● YOUR INSTRUCTIONS: What you return must match the listing below word for word.

● WORKING DATA:
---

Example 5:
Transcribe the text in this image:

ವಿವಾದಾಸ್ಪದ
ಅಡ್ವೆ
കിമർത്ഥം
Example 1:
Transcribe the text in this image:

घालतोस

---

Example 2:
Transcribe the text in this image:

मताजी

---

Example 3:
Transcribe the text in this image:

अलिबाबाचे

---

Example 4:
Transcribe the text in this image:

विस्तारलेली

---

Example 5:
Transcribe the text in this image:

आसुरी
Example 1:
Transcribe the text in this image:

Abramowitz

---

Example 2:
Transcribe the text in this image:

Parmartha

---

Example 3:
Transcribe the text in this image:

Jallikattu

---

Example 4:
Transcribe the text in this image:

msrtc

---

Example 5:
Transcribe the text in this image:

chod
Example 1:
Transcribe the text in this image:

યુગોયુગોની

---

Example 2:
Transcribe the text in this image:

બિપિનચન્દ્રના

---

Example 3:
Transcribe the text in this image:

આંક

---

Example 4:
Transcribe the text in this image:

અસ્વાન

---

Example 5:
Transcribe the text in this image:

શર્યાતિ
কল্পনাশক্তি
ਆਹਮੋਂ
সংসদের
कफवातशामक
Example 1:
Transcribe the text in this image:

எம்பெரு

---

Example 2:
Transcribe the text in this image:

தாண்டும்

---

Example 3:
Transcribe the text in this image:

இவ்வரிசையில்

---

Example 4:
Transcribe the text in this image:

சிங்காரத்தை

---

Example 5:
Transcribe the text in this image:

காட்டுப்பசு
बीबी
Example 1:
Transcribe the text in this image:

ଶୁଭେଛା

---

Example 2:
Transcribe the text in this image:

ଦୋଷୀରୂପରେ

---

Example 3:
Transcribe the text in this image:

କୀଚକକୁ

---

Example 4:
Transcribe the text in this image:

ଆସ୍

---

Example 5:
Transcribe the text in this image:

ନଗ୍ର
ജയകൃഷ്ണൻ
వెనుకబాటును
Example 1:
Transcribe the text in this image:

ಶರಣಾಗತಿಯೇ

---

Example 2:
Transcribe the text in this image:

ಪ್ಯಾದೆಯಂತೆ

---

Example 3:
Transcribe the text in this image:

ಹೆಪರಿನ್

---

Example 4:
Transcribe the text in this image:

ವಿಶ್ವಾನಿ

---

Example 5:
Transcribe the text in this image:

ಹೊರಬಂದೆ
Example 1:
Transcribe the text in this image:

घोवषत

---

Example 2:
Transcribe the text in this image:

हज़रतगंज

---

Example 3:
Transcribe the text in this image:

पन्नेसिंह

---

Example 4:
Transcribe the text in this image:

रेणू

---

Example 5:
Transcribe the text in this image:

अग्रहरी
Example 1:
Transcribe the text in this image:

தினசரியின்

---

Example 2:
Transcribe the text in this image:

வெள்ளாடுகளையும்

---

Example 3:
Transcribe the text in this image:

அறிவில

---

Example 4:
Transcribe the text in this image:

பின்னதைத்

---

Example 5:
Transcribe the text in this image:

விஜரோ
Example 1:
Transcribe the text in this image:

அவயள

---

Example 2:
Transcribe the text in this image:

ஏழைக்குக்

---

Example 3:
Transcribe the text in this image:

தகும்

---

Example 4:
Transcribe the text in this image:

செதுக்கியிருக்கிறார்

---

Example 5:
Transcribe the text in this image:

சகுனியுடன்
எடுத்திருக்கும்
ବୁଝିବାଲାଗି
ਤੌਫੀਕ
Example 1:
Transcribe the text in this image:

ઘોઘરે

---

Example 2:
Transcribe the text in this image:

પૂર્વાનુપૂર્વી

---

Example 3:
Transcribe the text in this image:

● SOLUTION FOR THIS PROBLEM:
---

Example 5:
Transcribe the text in this image:

ವಿವಾದಾಸ್ಪದ
ಅಡ್ವೆ
കിമർത്ഥം
Example 1:
Transcribe the text in this image:

घालतोस

---

Example 2:
Transcribe the text in this image:

मताजी

---

Example 3:
Transcribe the text in this image:

अलिबाबाचे

---

Example 4:
Transcribe the text in this image:

विस्तारलेली

---

Example 5:
Transcribe the text in this image:

आसुरी
Example 1:
Transcribe the text in this image:

Abramowitz

---

Example 2:
Transcribe the text in this image:

Parmartha

---

Example 3:
Transcribe the text in this image:

Jallikattu

---

Example 4:
Transcribe the text in this image:

msrtc

---

Example 5:
Transcribe the text in this image:

chod
Example 1:
Transcribe the text in this image:

યુગોયુગોની

---

Example 2:
Transcribe the text in this image:

બિપિનચન્દ્રના

---

Example 3:
Transcribe the text in this image:

આંક

---

Example 4:
Transcribe the text in this image:

અસ્વાન

---

Example 5:
Transcribe the text in this image:

શર્યાતિ
কল্পনাশক্তি
ਆਹਮੋਂ
সংসদের
कफवातशामक
Example 1:
Transcribe the text in this image:

எம்பெரு

---

Example 2:
Transcribe the text in this image:

தாண்டும்

---

Example 3:
Transcribe the text in this image:

இவ்வரிசையில்

---

Example 4:
Transcribe the text in this image:

சிங்காரத்தை

---

Example 5:
Transcribe the text in this image:

காட்டுப்பசு
बीबी
Example 1:
Transcribe the text in this image:

ଶୁଭେଛା

---

Example 2:
Transcribe the text in this image:

ଦୋଷୀରୂପରେ

---

Example 3:
Transcribe the text in this image:

କୀଚକକୁ

---

Example 4:
Transcribe the text in this image:

ଆସ୍

---

Example 5:
Transcribe the text in this image:

ନଗ୍ର
ജയകൃഷ്ണൻ
వెనుకబాటును
Example 1:
Transcribe the text in this image:

ಶರಣಾಗತಿಯೇ

---

Example 2:
Transcribe the text in this image:

ಪ್ಯಾದೆಯಂತೆ

---

Example 3:
Transcribe the text in this image:

ಹೆಪರಿನ್

---

Example 4:
Transcribe the text in this image:

ವಿಶ್ವಾನಿ

---

Example 5:
Transcribe the text in this image:

ಹೊರಬಂದೆ
Example 1:
Transcribe the text in this image:

घोवषत

---

Example 2:
Transcribe the text in this image:

हज़रतगंज

---

Example 3:
Transcribe the text in this image:

पन्नेसिंह

---

Example 4:
Transcribe the text in this image:

रेणू

---

Example 5:
Transcribe the text in this image:

अग्रहरी
Example 1:
Transcribe the text in this image:

தினசரியின்

---

Example 2:
Transcribe the text in this image:

வெள்ளாடுகளையும்

---

Example 3:
Transcribe the text in this image:

அறிவில

---

Example 4:
Transcribe the text in this image:

பின்னதைத்

---

Example 5:
Transcribe the text in this image:

விஜரோ
Example 1:
Transcribe the text in this image:

அவயள

---

Example 2:
Transcribe the text in this image:

ஏழைக்குக்

---

Example 3:
Transcribe the text in this image:

தகும்

---

Example 4:
Transcribe the text in this image:

செதுக்கியிருக்கிறார்

---

Example 5:
Transcribe the text in this image:

சகுனியுடன்
எடுத்திருக்கும்
ବୁଝିବାଲାଗି
ਤੌਫੀਕ
Example 1:
Transcribe the text in this image:

ઘોઘરે

---

Example 2:
Transcribe the text in this image:

પૂર્વાનુપૂર્વી

---

Example 3:
Transcribe the text in this image:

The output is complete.